Viele Prog-Bands adressieren ja ernsthafte oder persönliche Themen, aber selbst wenn ich die Musik mag, passiert es eher selten, dass ich bei den Lyrics tiefer einsteige. "Trail Of Consequence" hat es aber tatsächlich geschafft, mich auch mit den Worten zu berühren, besonders der letzte Song 'Heritage'. In meinem Review habe ich geschrieben, dass ich mir gar nicht so sicher bin, ob ich beim Musikhören überhaupt mit solchen ernsten und auch traurigen Themen konfrontiert werden möchte. Möchtest du dies kommentieren?

Ich bin sehr froh zu hören, dass die Geschichte dich berührt hat. Das bedeutet mir viel. Ich glaube, du bist nicht allein mit deiner Meinung. Doch als ich die Texte schrieb, habe ich keine Minute lang an den Hörer gedacht. Dieses Album ist das Debüt für mich als Musiker und Texter. Es hat lange gedauert, die Lyrics zu schreiben und ich habe immer noch das Gefühl, dass ich das, was ich sagen wollte, nicht so ganz einfangen konnte, obwohl ich mit dem Ergebnis am Ende glücklich bin. Aber es ist ziemlich schwer, eine lyrische Geschichte in einer fremden Sprache zu schreiben.

Ich finde sie gelungen!

Ich hoffe, dass sich so viele Leute wie möglich auch mit den Texten beschäftigen. Ich habe mich wirklich bemüht, die Emotionen in der Musik mit den Texten zu verknüpfen. Und wenn dies beim Hörer etwas auslöst, dann ist das toll! Die meisten von uns kennen jemanden, der sich vermutlich in einer ähnlichen Situation wie die Frau in meiner Geschichte befindet. Vielleicht erleichtert meine Geschichte es dir ja, in Zukunft mit jemandem über solche Dinge zu reden.
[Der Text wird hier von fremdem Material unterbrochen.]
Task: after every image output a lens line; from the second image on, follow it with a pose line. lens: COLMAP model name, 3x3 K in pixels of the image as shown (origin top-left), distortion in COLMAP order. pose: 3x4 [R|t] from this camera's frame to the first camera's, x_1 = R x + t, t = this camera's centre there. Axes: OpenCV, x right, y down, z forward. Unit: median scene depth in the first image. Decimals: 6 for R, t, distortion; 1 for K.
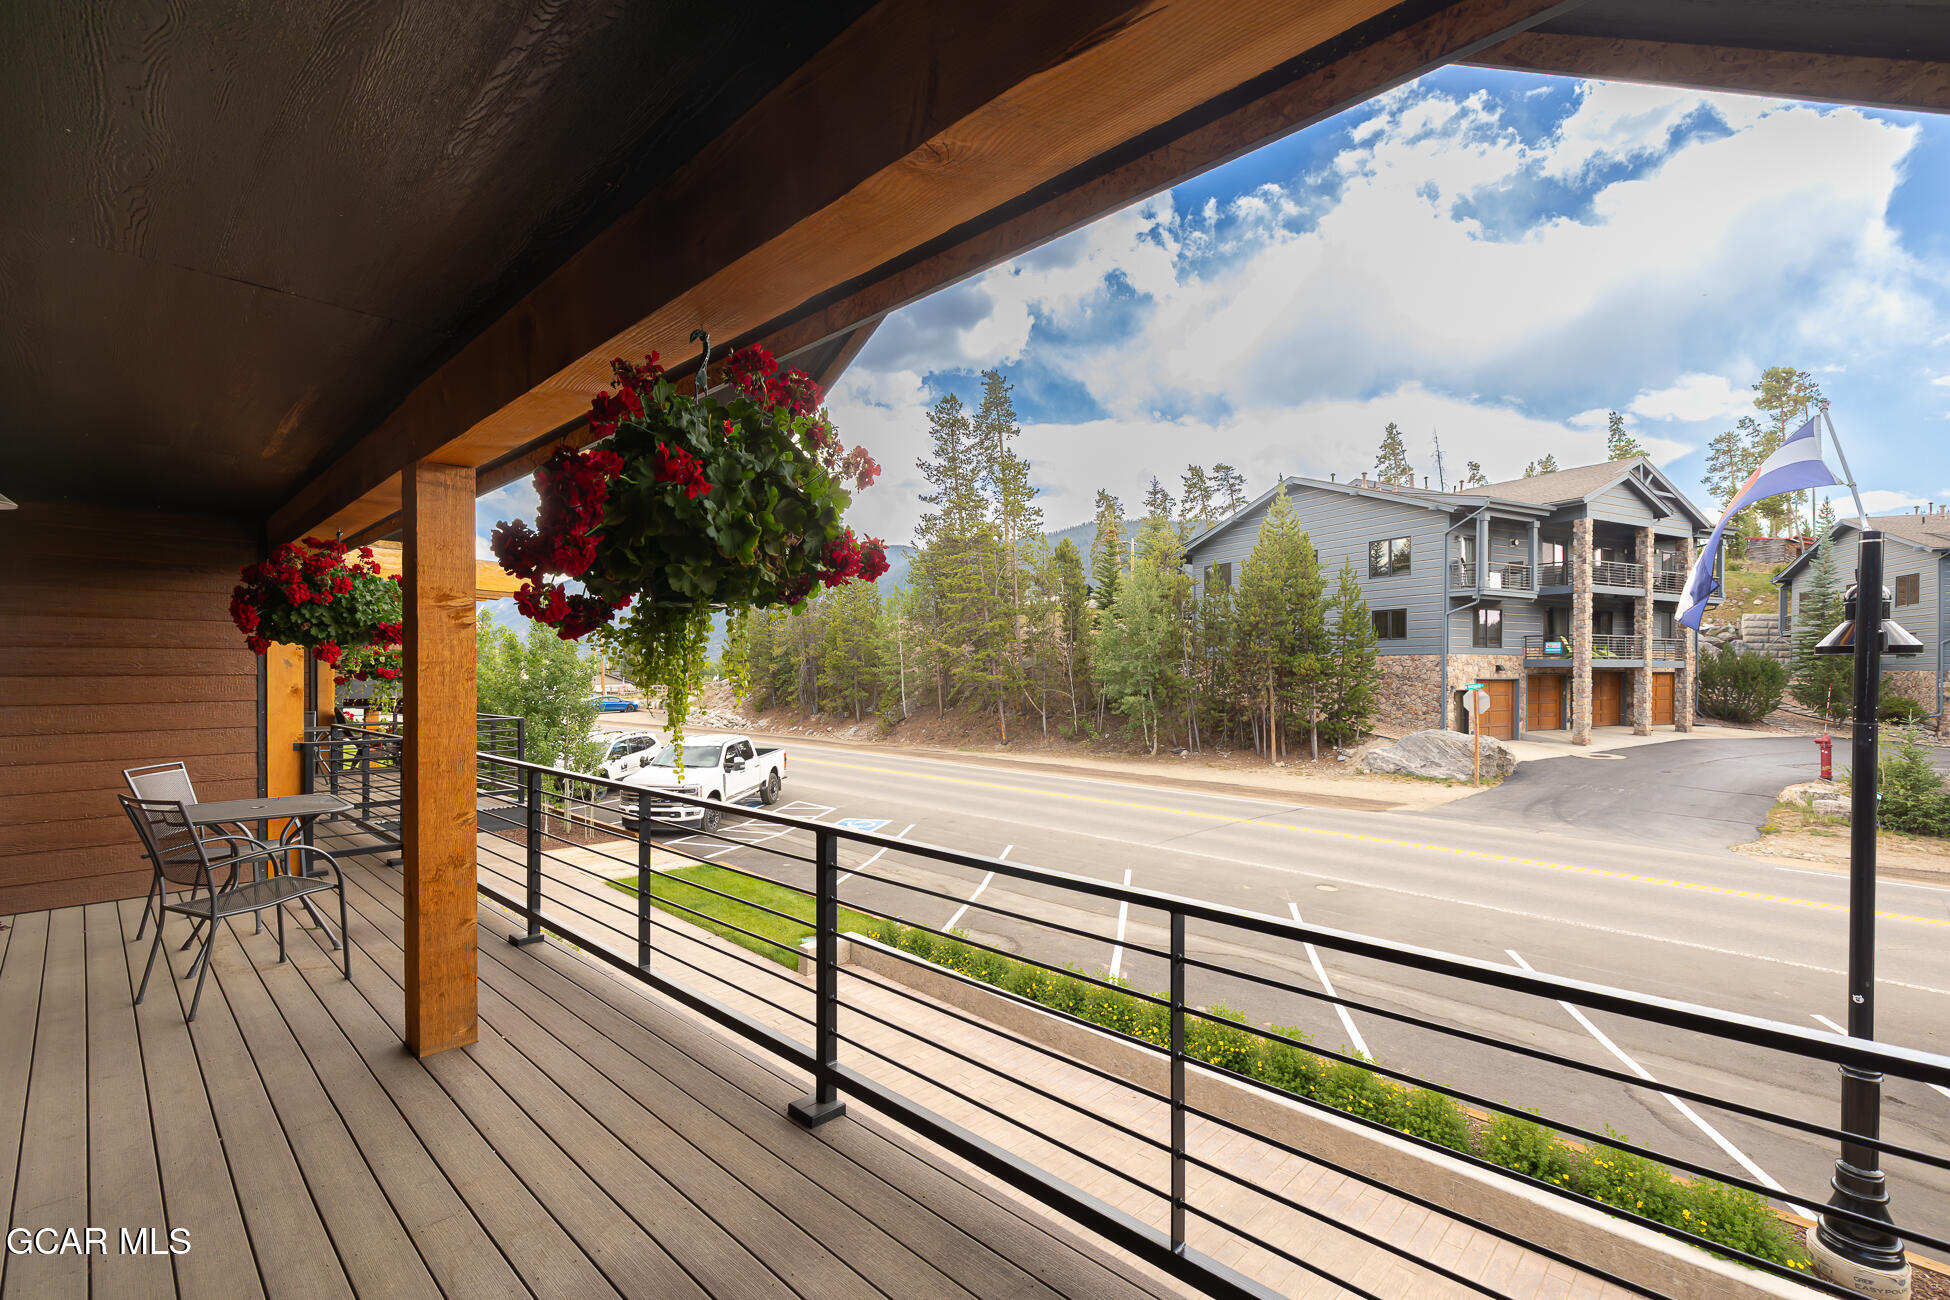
lens RADIAL K [[852.9, 0, 957.1], [0, 852.9, 684.4], [0, 0, 1]] dist [0.002141, 0.000660]
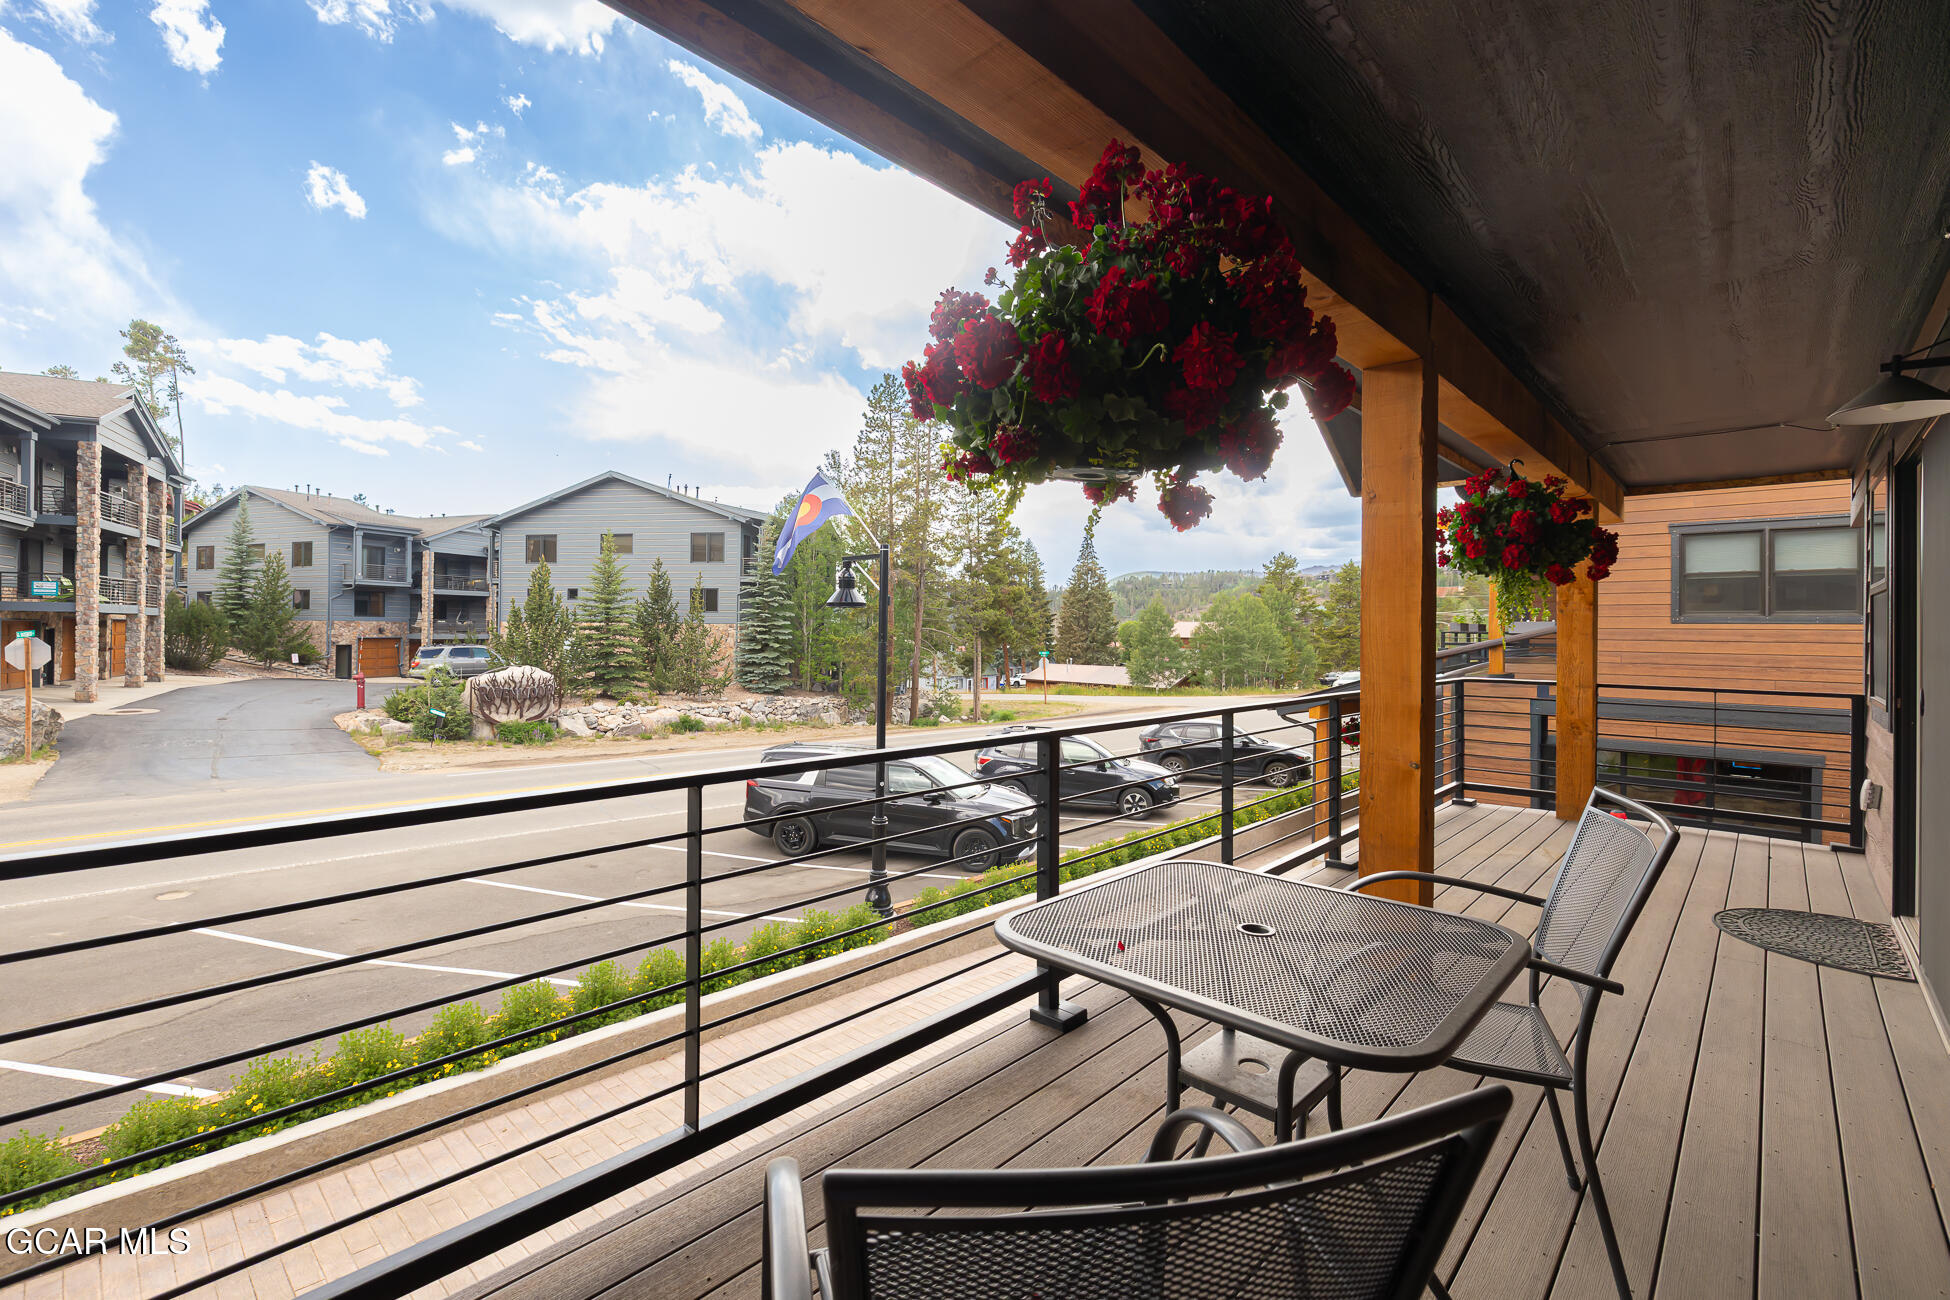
lens RADIAL K [[852.9, 0, 965.4], [0, 852.9, 633.3], [0, 0, 1]] dist [0.002141, 0.000660]
pose [[-0.029926, -0.004866, 0.999540, -0.168375], [0.009035, 0.999946, 0.005138, 0.004771], [-0.999511, 0.009184, -0.029881, 0.135556]]
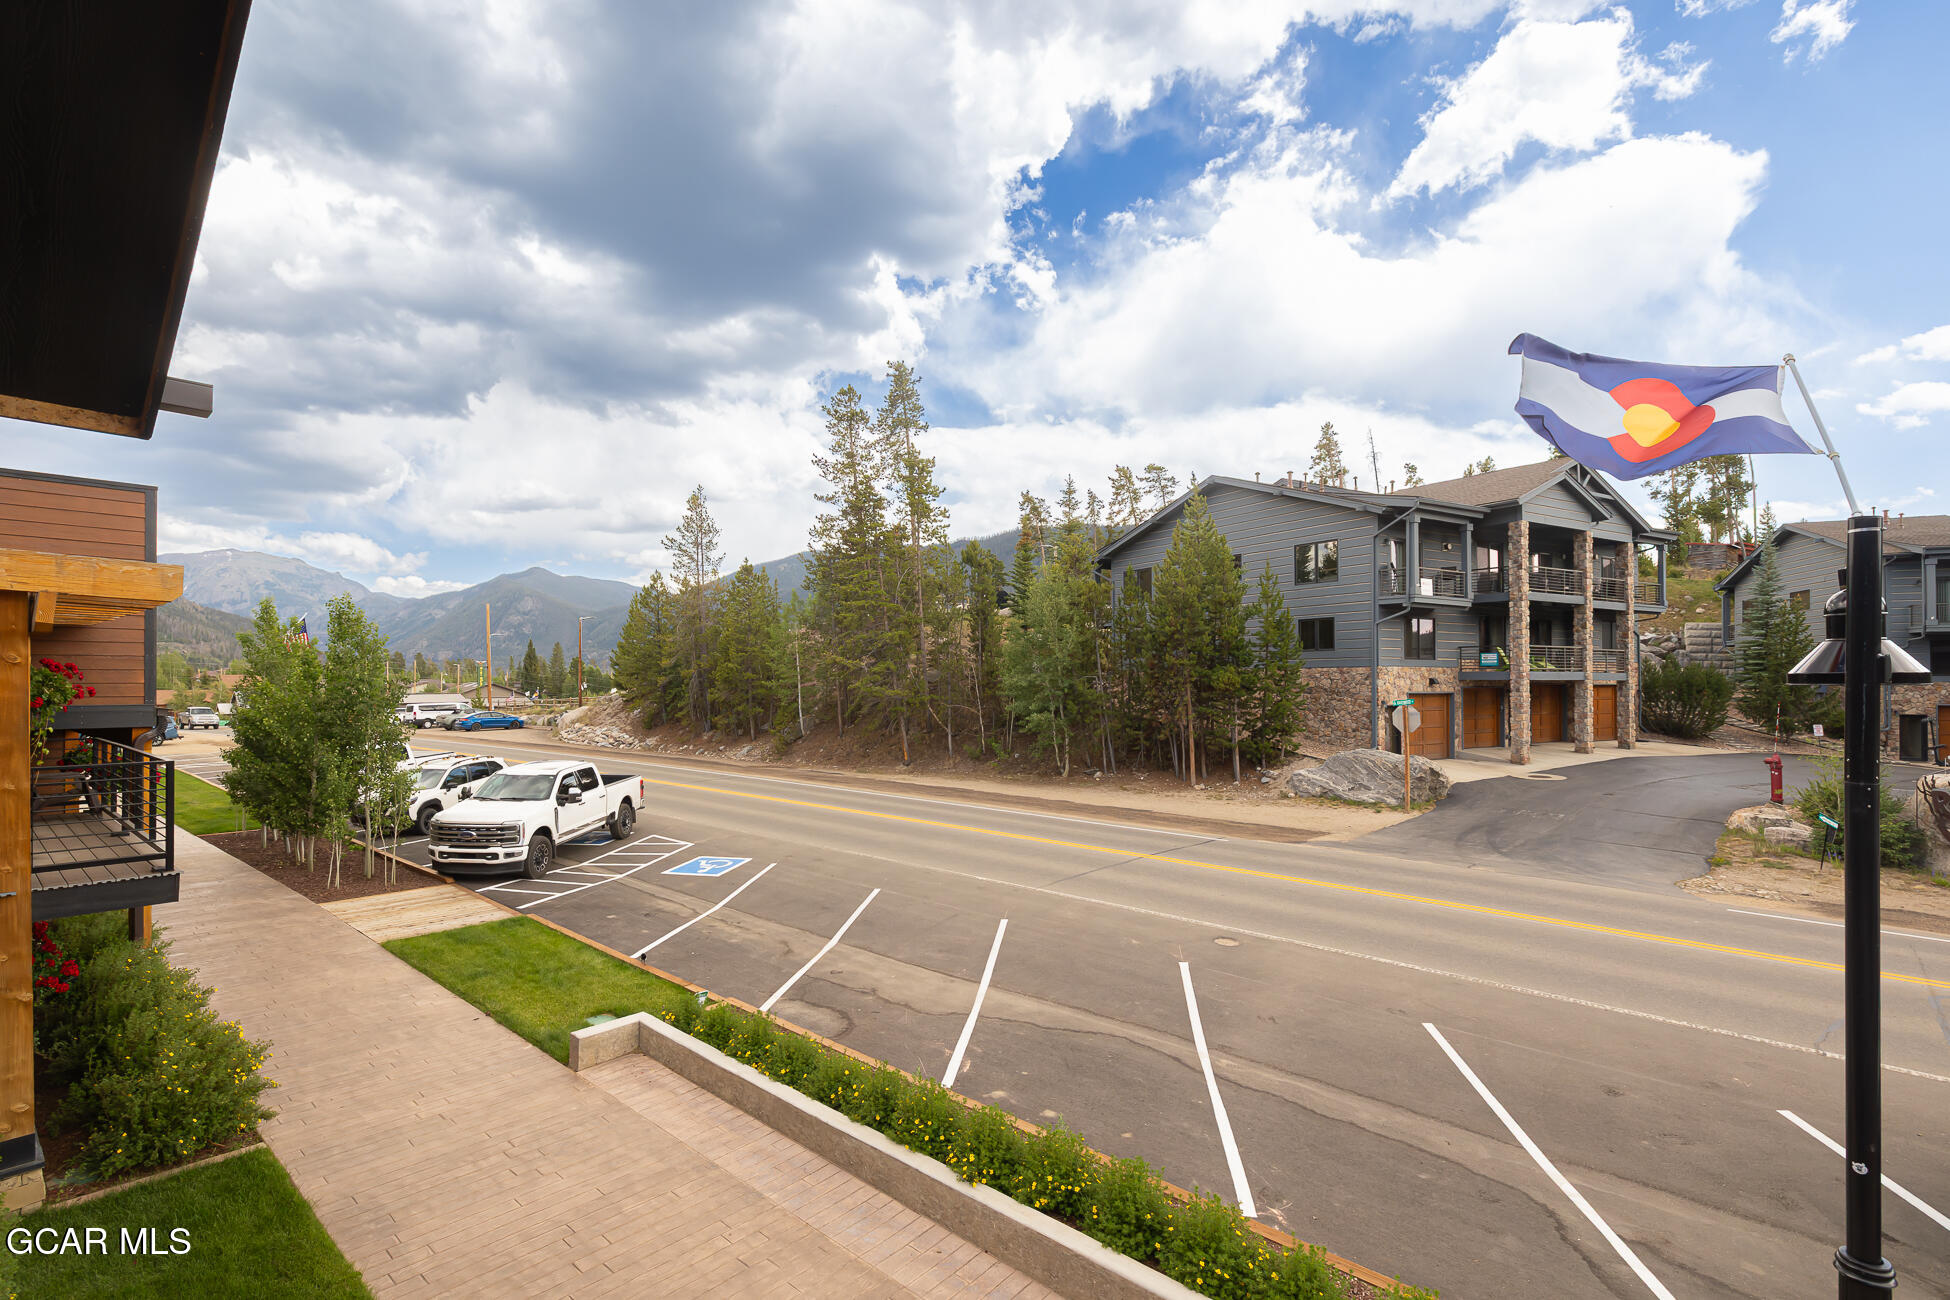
lens RADIAL K [[909.8, 0, 899.7], [0, 909.8, 682.2], [0, 0, 1]] dist [-0.001784, 0.001140]
pose [[0.999542, -0.002332, 0.030156, 0.025961], [0.002841, 0.999854, -0.016848, -0.003309], [-0.030112, 0.016926, 0.999403, 0.029318]]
Oh, Gott sei Dank kenne ich hier niemanden, aber man weiß ja nie. Im Kontext mit der letzten Frage: Fühlst du dich als Künstler verpflichtet, über soziale Missstände oder ähnliche Themen zu berichten?

Ich persönlich fühle dies, ja! Aber ich kann sehr wohl verstehen, wenn andere dies nicht so sehen. Ich trage zwar nicht das Gewicht der Welt auf meinen Schultern, aber wenn ich soziale Missstände und Ungerechtigkeiten sehe, möchte ich schon versuchen, dies auf den einen oder anderen Weg zu beeinflussen.